I have read Les Miserables several times. I’ve also seen the musical and several of its cinematic adaptations (all of which get worse and worse — Hugh Jackman and Russell Crowe, my god, no). If you’ve never read the book and have only seen these other media objects of the same name, then you don’t really know the story. It is not a story of a good man, Valjean, the criminal, pursued by a bad one, Javert, the policeman. In the original book, Javert is not the main antagonist. I won’t spoil it for you, but I’ll hint that the comedic relief of nearly every screen interpretation is actually one of literatures great evils in this book, and the primary antagonist. This book is really about the human condition in 19th century France and by way of its characters, presents the fragility of human character when faced with life in the flesh. Every read offers that presentation to me anew. I find a new character attracts and enlightens me. I find a new challenge to my own character.

Similarly, I have read The Divine Comedy as many times, and though I have no need for Dante’s structured afterlife, it is a deeply effective stage on which to present, again, the human condition. Dante was an astute observer and critic of human culture through and through, from the politics of the day to the enduring truths of thinking and feeling biology.
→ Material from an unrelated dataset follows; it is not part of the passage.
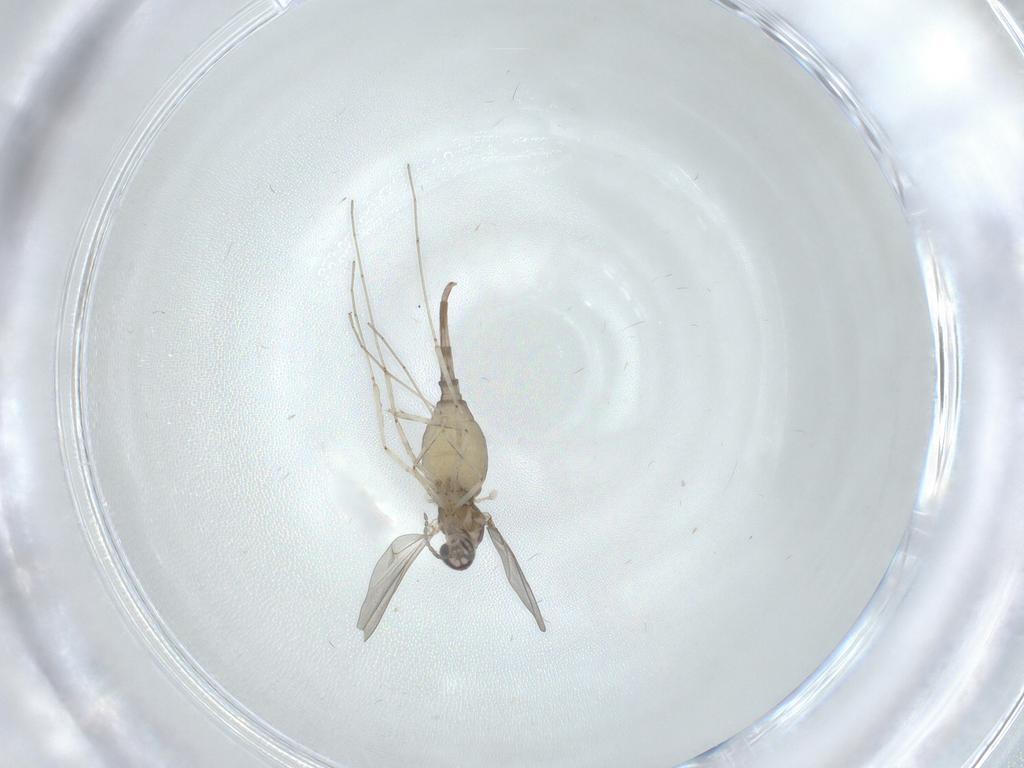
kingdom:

No matter how many times I retread the pages of both of these books, there is always something there for me. And I often think of these books, apart from many other great books I have read, because I sense that there is something more in them — something I haven’t discovered or resolved quite yet. They call to me from the shelves, as any Book that continues to be worth of the space must do.

Yes, And, but also, No.

Listing books is always an act too fraught with self-consciousness — What does this list say about me? Will readers judge me by its contents? — and aggrandizement — is this list Canonical? Complete? Correct? Yes, they will, and no, it is not. It’s just a list, written right now for right now. I can only hope there’s something on it of interest or use to you!